Jeff King <> writes:

> I like the general idea, but I'm not sure how this would interact with
> the tests in t0000 that test the test suite.

I tried but gave up adding a new test for this to t0000 ;-)

>>  test_expect_failure () {
>> +    if test "$test_in_progress" = 1
>> +    then
>> +            error "bug in the test script: did you mean test_must_fail 
>> instead of test_expect_failure?"
>> +    fi
> This follows existing practice for things like the &&-lint-checker, and
> bails out on the whole test script.

Yes, you guessed correctly where the above came from.
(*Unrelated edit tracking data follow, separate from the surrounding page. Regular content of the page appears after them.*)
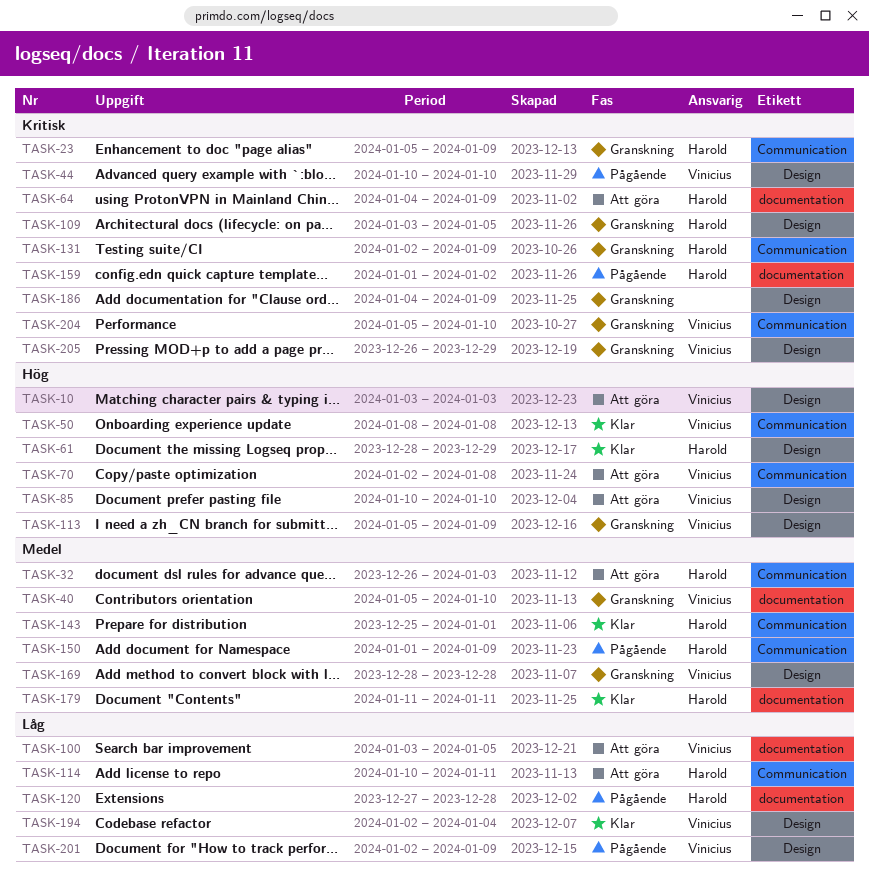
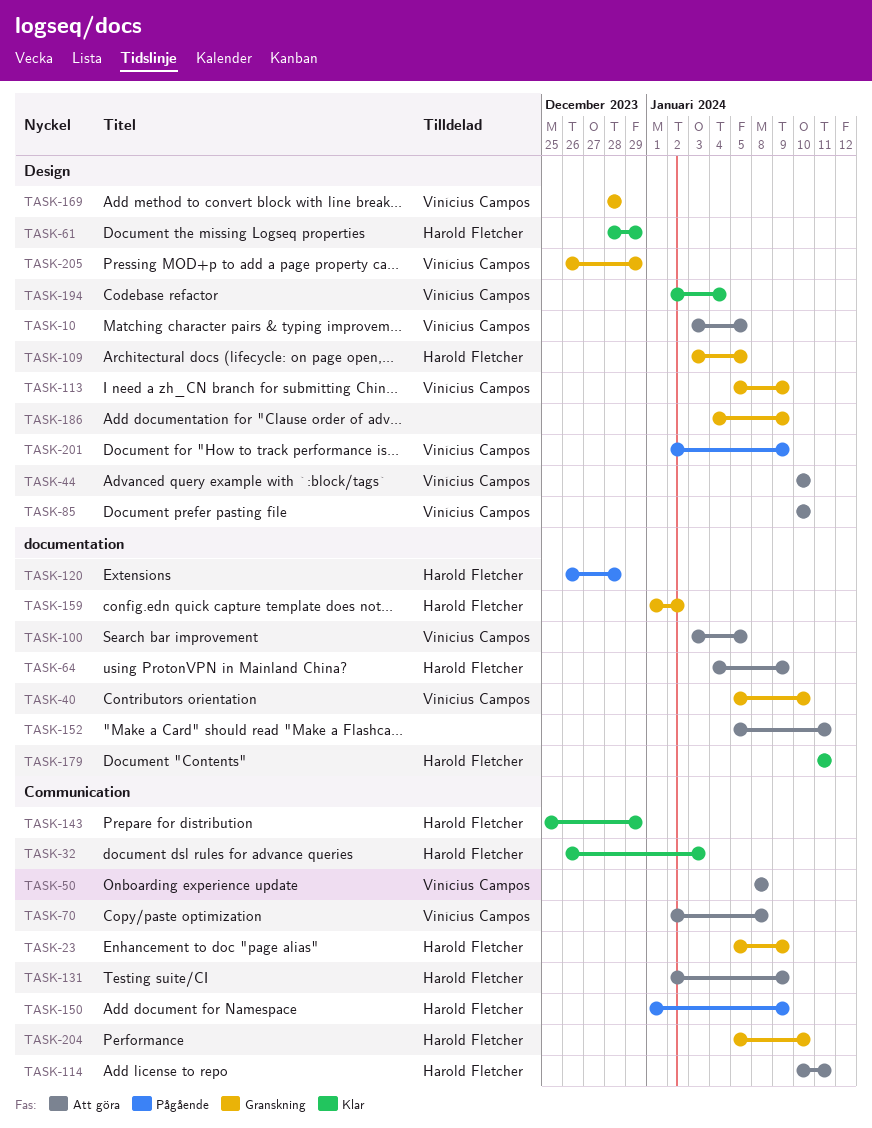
TASK-10, due: Jan 3 -> Jan 5
TASK-32, status: Att göra -> Klar
TASK-44, status: Pågående -> Att göra
TASK-50, status: Klar -> Att göra
TASK-120, start: Dec 27 -> Dec 26
TASK-131, status: Granskning -> Att göra
TASK-143, due: Jan 1 -> Dec 29
TASK-152: none -> present
TASK-159, status: Pågående -> Granskning
TASK-204, owner: Vinícius Campos -> Harold Fletcher

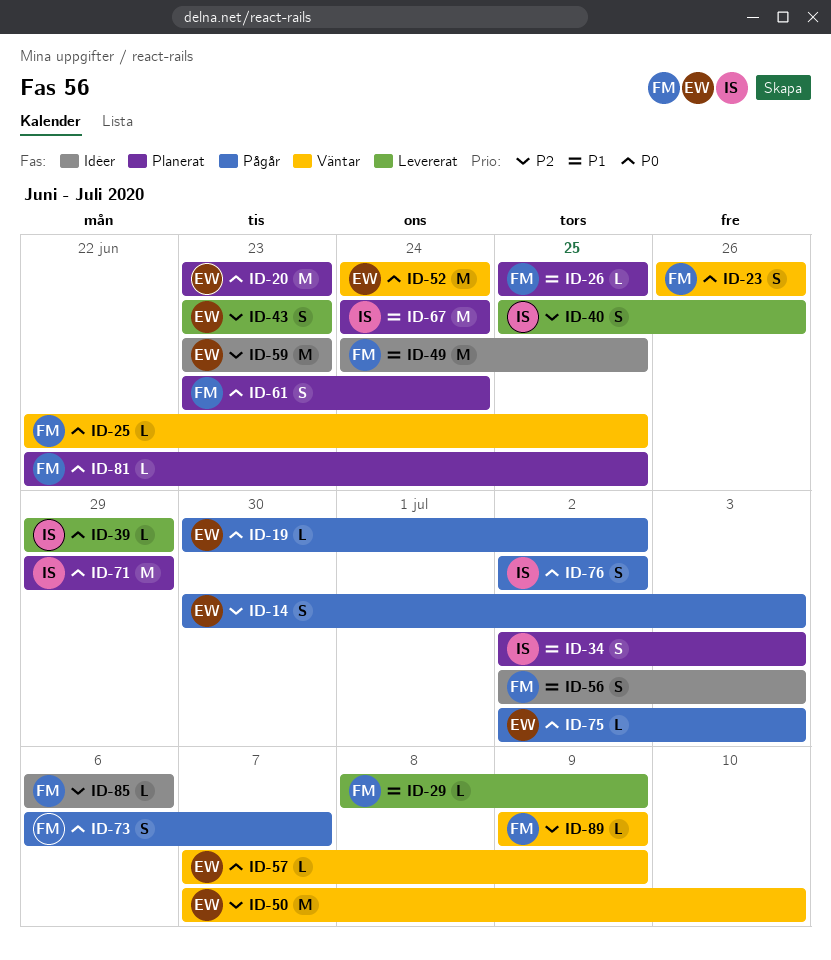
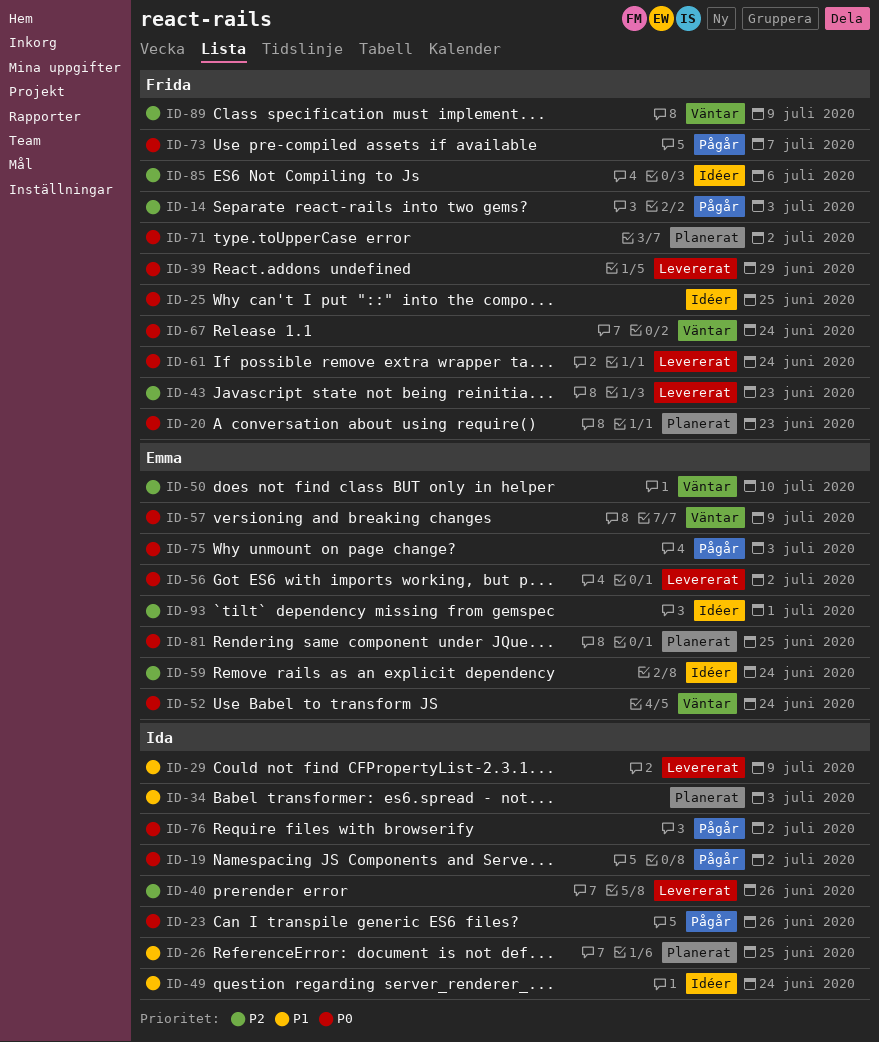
ID-14, owner: Emma -> Frida
ID-19, owner: Emma -> Ida
ID-20, owner: Emma -> Frida
ID-23, status: Väntar -> Pågår
ID-23, owner: Frida -> Ida
ID-25, status: Väntar -> Idéer
ID-26, owner: Frida -> Ida
ID-29, owner: Frida -> Ida
ID-39, owner: Ida -> Frida
ID-43, owner: Emma -> Frida
ID-49, owner: Frida -> Ida
ID-49, due: Jun 25 -> Jun 24
ID-56, status: Idéer -> Levererat
ID-56, owner: Frida -> Emma
ID-56, priority: P1 -> P0
ID-56, due: Jul 3 -> Jul 2
ID-59, due: Jun 23 -> Jun 24
ID-61, status: Planerat -> Levererat
ID-67, status: Planerat -> Väntar
ID-67, owner: Ida -> Frida
ID-67, priority: P1 -> P0
ID-71, owner: Ida -> Frida
ID-71, due: Jun 29 -> Jul 2
ID-81, owner: Frida -> Emma
ID-93: none -> present

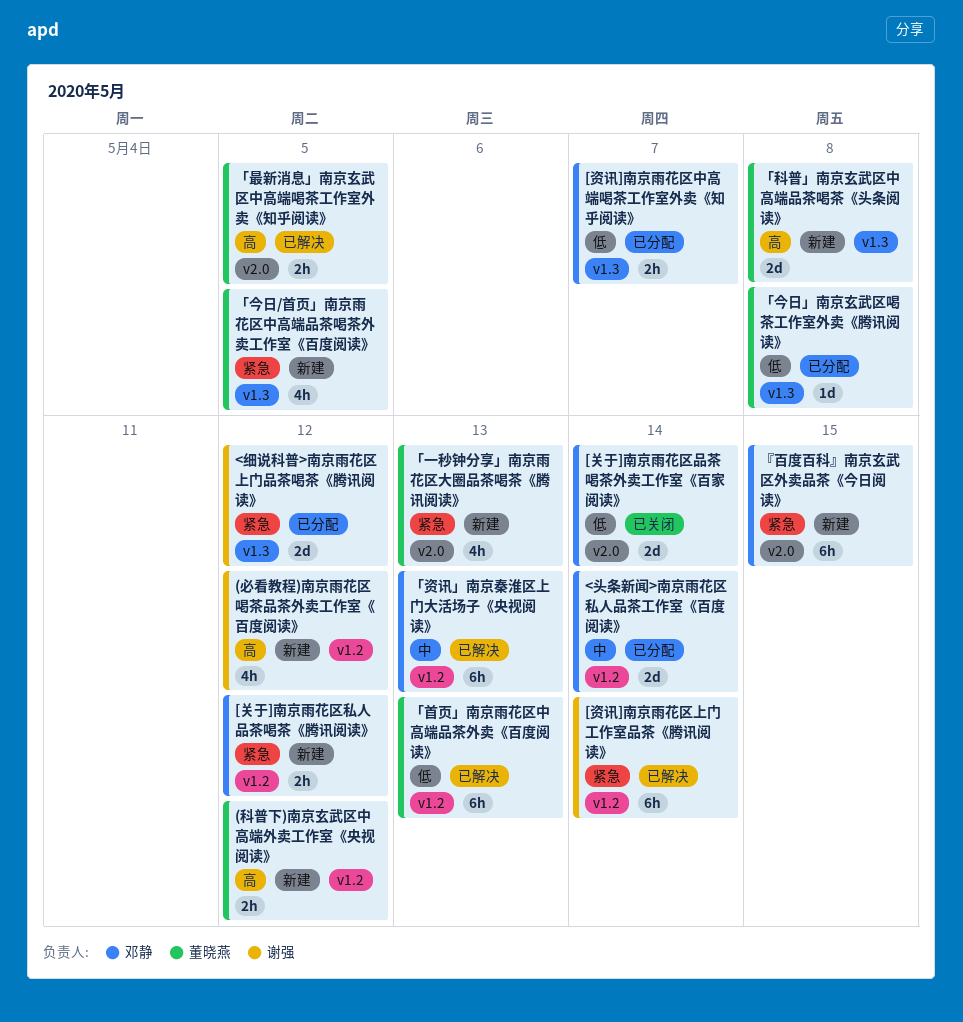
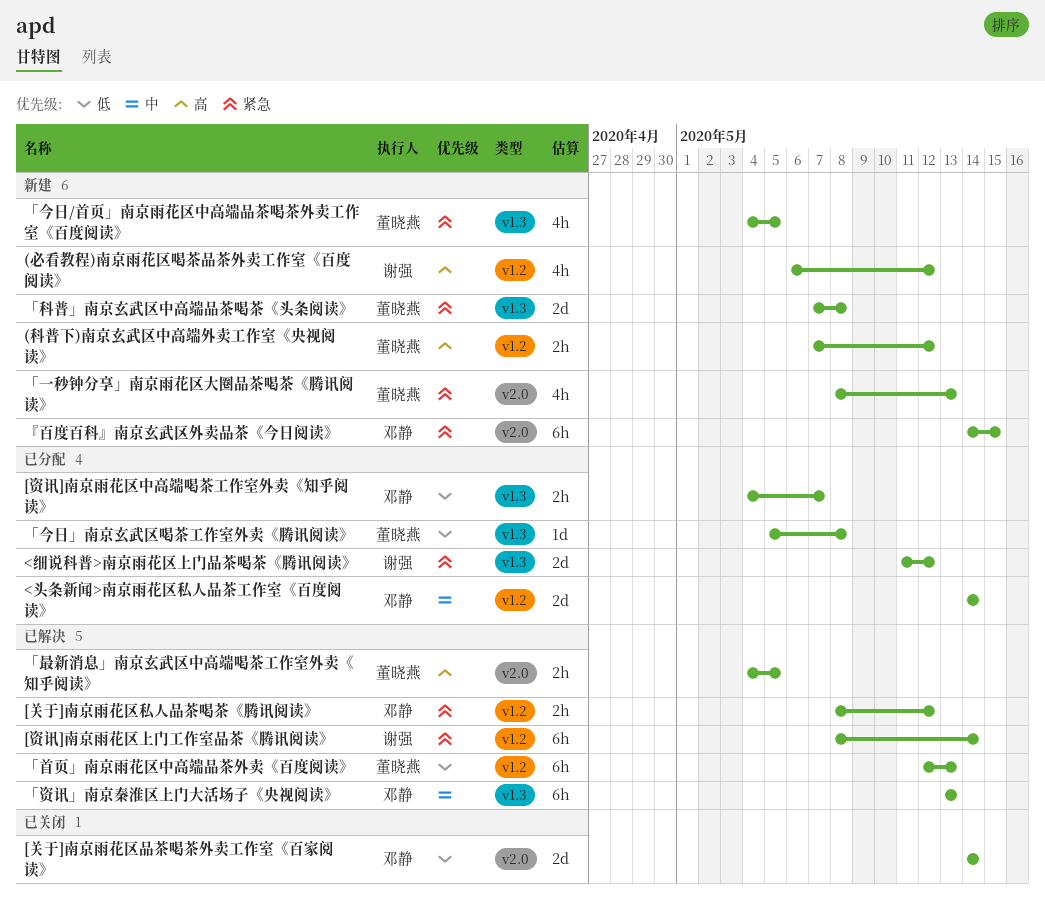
[关于]南京雨花区私人品茶喝茶《腾讯阅读》, status: 新建 -> 已解决
「科普」南京玄武区中高端品茶喝茶《头条阅读》, priority: 高 -> 紧急
「资讯」南京秦淮区上门大活场子《央视阅读》, label: v1.2 -> v1.3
> That sometimes makes it hard to find
> the problematic test, especially if you're running via something like
> "prove", because it doesn't make valid TAP output.

Yeah, true.

> It might be nicer if we just said "this test is malformed, and therefore
> fails", and then you get all the usual niceties for recording and
> finding the failed test.
> I don't think it would be robust enough to try to propagate the error up
> to the outer test_expect_success block (and anyway, you'd also want to
> know about it in a test_expect_failure block; it's a bug in the test,
> not a known breakage). But perhaps error() could dump some TAP-like
> output with a "virtual" failed test.
> Something like:
> ...
> which lets "make prove" collect the broken test number.
> It would perhaps need to cover the case when $test_count is "0"
> separately. I dunno. It would be nicer still if we could continue
> running other tests in the script, but I think it's impossible to
> robustly jump back to the outer script.
> These kinds of "bug in the test suite" are presumably rare enough that
> the niceties don't matter that much, but I trigger the &&-checker
> reasonably frequently (that and test_line_count, because I can never
> remember the correct invocation).
> Anyway. That's all orthogonal to your patch. I just wondered if we could
> do better, but AFAICT the right way to do better is to hook into
> error(), which means your patch would not have to care exactly how it
> fails.

Yeah, the change to error() may be a good thing to do, but it has
quite a many callers in t/*lib*.sh and definitely deserves to be a
separate patch, not tied to this single test.